The story of Laumann’s incredible comeback in 1992, Reynolds said, is certainly dramatic. But she admitted it took some convincing to get her to commit to making a film, given all the obstacles in Canada to doing this kind of thing.
 
More than 80 per cent of the $2.2-million shooting budget of Golden Will had to be raised through private sector financing, because the money wasn’t available from cash-strapped government funding agencies.
 
Reynolds was up to the task, however. She had spent 16 years at CBC-TV, rising to network program director in 1990. Much of her time was spent piecing together projects like this.
 
For Golden Will, she also had the help and moral support of Baton Broadcasting System’s Ivan Fecan, her old boss at CBC.
 
In the end, she said, the nail-biting over raising enough money was worth it.
 
What sold her on doing a movie was the story of Laumann’s life, not just those remarkable 10 weeks in 1992. Golden Will is about how she had overcome many other hardships to rise to the top of her sport.
 
“She’s such an intriguing, fascinating person,” said Reynolds.
 
“Everybody knows about Silken’s athletic abilities.
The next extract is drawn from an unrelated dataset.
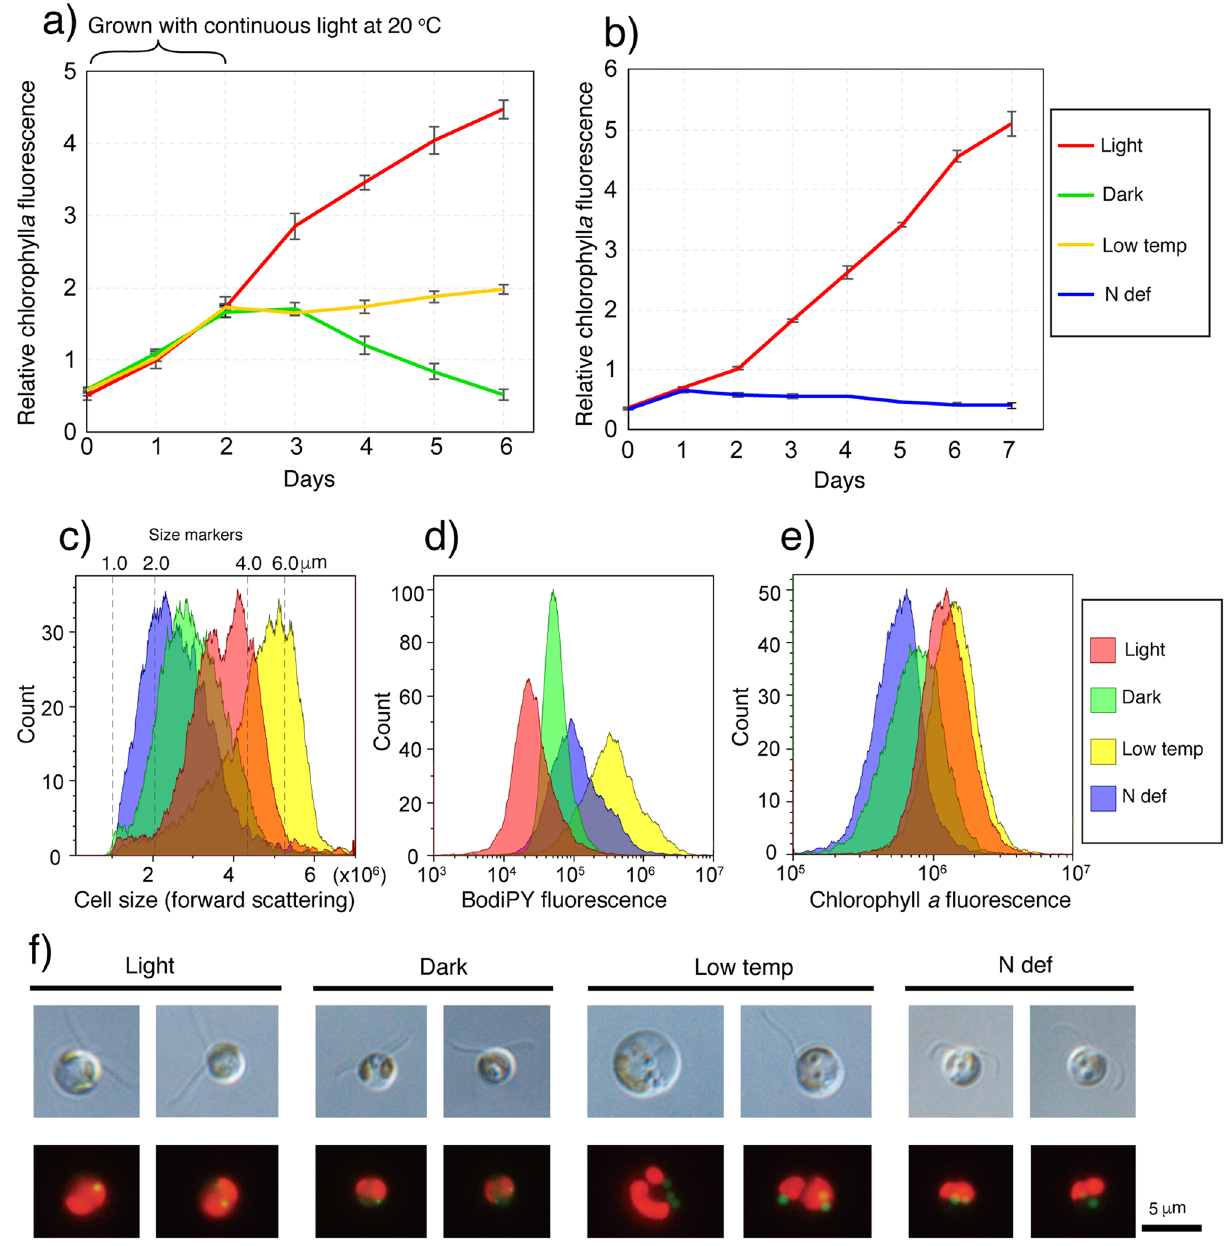
Figure 4. Effects of growth conditions on cell size and fluorescence from BODIPY and Chl. a . ( a , b ) Fluorescence from Chl. a was monitored in the ARC1 strain grown under four different culture conditions: continuous light at 20 °C (red); continuous dark at 20 °C (green); continuous light at 4 °C (yellow); and continuous light under nitrogen-deficient conditions at 20 °C (blue). Error bars indicate standard deviations of triplicate experiments. ( c–e) Flow cytometer analysis of cell size ( c ), and intensity of BODIPY ( d ) and Chl. a ( e ) fluorescence of the ARC1 strain. ( f) Light (upper) and fluorescence (lower) microscopic observations of the ARC1 strain under four different growth conditions. Red and green fluorescence from Chl. a and BODIPY, respectively were detected under blue light condition, 65.9 ng/mg for low-temperature condition, and 209 ng/mg for nitrogen-deficient condition (Sup- plementary Table S1). The range of the total n -alkane content of the ARC1 strain per dry cell weight under the four different conditions (0.005–0.024%) was lower than those of 0.02–2.9% previously reported for benthic and soil algae 10,18 . The total content of n -alkanes increased 5.6-fold (Dunnett’s test; p < 0.05) under dark condi- tion and 4.8-fold (Dunnett’s test; p < 0.05) under nitrogen-deficient condition compared with continuous-light conditions (Fig. 5a inset and Supplementary Table S1). The increases in most of the carbon numbers of n -alkanes were significant (Dunnett’s test; p < 0.05) (Fig. 5a, filled boxes). The total n -alkane content was 1.5-fold larger under low-temperature conditions than under continuous-light conditions, but the difference was not signifi- cant (Fig. 5a, inset). These results demonstrate that the n -alkanes of the ARC1 strain accumulated under dark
But few know she has a degree in literature, she plays piano like a professional. She was very open and forthcoming about different things in her life, as well.”
 
Her mother left home when Laumann was a young girl, so she grew up without a female role model. Today, Laumann works with teens from broken homes.
 
Laumann also stood by rowing mentor and friend, Marlene McBean (portrayed in the film by Susan Hogan), in her battle with cancer.
 
“She has unbelievable discipline,” said Sakovich, who took the part even though she didn’t think she looked anything like Laumann and she’d never rowed in her life.
 
She portrays Laumann between 18 and 28.
 
After about three weeks of intensive training during which Sakovich spent up to eight hours a day on a scull, filming began in the late-fall of 1995.
 
The frigid waters of south central Ontario filled in for Laumann’s training locations in B.C. and Germany. Then it was off to Elberton, Ga., in November for the scenes of summery Barcelona.
 
Sakovich was determined not to let numb hands and bone-chilling tumbles into the water break her. After one such fall, she was admitted to hospital with hypothermia.
 
In a small way, she endured some of Laumann’s obstacles.
 
“Obstacles can stop you, or you can see them as challenges,” said Sakovich. “I realized how we get bogged down by so many small things in life. Then you meet someone like Silken Laumann and it changes your perspective on everything.”
 
Sakovich, who was raised in Ottawa but whose parents are from Windsor, cut her waist-length hair and cropped it in the familiar Laumann style to get the role at an audition.
 
“There’s no pretense at all about Silken,” she said. “She’s the genuine article.”
 
And despite misgivings, Sakovich is a dedicated rower now and plans to join a club in her adopted hometown of Los Angeles.